Book Review: Fahrenheit 451 by Ray Bradbury





Fahrenheit 451 by Ray Bradbury
Publisher: Ballantine Books
Number of Pages: 179
My Copy: Paperback

Guy Montag was a fireman whose job it was to start fires ...
The system was simple. Everyone understood it. Books were for burning ... along with the houses in which they were hidden.
Guy Montag enjoyed his job. He had been a fireman for ten years, and he had never questioned the pleasure of the midnight runs nor the joy of watching pages consumed by flames ... never questioned anything until he met a seventeen-year-old girl who told him of a past when people were not afraid.
Then he met a professor who told him of a future in which people could think ... and Guy Montag suddenly realized what he had to do!
The novel started off very tedious for me, too poetic, very flowery (and not that flowery is not all good, it's just that, it's just too much, and too much really isn't good most times).

Then, I realized, maybe, just maybe this kind really isn't my thing, considering, I'm used to reading just romantic novels. But just because I don't give up on anything that easy... I tried to endure it. It fascinates me more and more as I continued, it naturally became sort of like a comic book to me, Good vs Evil, Strong vs Weak...

It eventually became a little dragging throughout the second chapter. It's as if Bradbury's prolonging the ending we are yearning for, I don't know about you, but I didn't expect it to end like that, I felt that as a reader, I needed so much more.

And then it hit me... yes, that's what Bradbury wanted me to do... that one very thing his modern age world did not... to think, to live life with a meaning, to drift away from spoon fed information, and to continue reading.

Or not? I don't know... But for now, let me think that way.

Rating: ★★★☆☆

Favorite Quotes

“Books are to remind us what asses and fools we are.” 
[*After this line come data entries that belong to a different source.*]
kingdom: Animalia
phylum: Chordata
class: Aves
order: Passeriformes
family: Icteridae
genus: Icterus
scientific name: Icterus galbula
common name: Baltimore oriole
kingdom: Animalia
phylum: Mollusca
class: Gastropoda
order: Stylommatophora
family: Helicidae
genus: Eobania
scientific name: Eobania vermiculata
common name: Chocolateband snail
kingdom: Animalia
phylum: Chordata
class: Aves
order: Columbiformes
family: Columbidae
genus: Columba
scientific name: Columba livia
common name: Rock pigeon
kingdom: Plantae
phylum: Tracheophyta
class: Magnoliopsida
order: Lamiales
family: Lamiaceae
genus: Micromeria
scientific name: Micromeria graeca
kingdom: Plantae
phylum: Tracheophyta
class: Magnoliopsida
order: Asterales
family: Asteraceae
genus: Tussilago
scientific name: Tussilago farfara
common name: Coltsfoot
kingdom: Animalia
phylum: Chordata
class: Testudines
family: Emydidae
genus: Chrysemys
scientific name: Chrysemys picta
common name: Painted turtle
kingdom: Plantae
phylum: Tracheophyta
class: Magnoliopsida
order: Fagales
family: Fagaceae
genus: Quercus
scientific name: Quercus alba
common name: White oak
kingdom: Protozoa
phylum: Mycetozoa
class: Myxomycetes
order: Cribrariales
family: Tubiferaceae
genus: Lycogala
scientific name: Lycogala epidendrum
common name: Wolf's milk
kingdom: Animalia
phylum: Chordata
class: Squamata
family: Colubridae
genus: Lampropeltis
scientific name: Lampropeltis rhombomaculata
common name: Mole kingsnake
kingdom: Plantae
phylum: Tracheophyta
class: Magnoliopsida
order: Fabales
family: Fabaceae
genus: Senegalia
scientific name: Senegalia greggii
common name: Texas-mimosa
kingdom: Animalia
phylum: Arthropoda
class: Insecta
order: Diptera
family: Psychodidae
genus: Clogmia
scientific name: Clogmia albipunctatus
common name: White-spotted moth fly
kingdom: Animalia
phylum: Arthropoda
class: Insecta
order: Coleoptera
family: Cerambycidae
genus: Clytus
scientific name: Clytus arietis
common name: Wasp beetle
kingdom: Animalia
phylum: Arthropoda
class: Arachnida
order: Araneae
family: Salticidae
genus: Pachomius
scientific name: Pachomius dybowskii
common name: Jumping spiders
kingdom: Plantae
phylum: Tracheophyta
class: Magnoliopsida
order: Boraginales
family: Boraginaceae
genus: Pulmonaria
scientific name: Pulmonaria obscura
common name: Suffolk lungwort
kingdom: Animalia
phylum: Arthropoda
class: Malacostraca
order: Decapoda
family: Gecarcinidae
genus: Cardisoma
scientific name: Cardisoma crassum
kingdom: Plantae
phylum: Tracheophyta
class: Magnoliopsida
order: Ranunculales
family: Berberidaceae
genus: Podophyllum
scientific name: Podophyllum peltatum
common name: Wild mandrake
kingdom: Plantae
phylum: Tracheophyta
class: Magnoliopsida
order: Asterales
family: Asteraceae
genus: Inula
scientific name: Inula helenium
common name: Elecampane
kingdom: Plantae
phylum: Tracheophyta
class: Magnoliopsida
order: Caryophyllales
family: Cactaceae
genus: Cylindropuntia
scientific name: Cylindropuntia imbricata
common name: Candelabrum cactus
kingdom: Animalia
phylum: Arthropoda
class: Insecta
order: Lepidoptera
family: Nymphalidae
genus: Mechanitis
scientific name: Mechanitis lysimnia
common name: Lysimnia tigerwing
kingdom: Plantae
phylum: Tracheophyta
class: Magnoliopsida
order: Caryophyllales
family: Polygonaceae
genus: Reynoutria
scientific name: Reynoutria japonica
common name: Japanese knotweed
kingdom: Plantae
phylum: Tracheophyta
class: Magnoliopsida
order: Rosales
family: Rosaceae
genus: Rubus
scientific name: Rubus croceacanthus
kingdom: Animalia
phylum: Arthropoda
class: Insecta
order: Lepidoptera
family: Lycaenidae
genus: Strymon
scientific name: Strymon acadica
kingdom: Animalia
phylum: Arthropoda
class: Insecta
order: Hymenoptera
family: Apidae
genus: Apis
“Why is it," he said, one time, at the subway entrance, "I feel I've known you so many years?"
"Because I like you," she said, "and I don't want anything from you.”

“Stuff your eyes with wonder, he said, live as if you'd drop dead in ten seconds. See the world. It's more fantastic than any dream made or paid for in factories.”

“We need not to be let alone. We need to be really bothered once in a while. How long is it since you were really bothered? About something important, about something real?” 

“The good writers touch life often. The mediocre ones run a quick hand over her. The bad ones rape her and leave her for the flies.”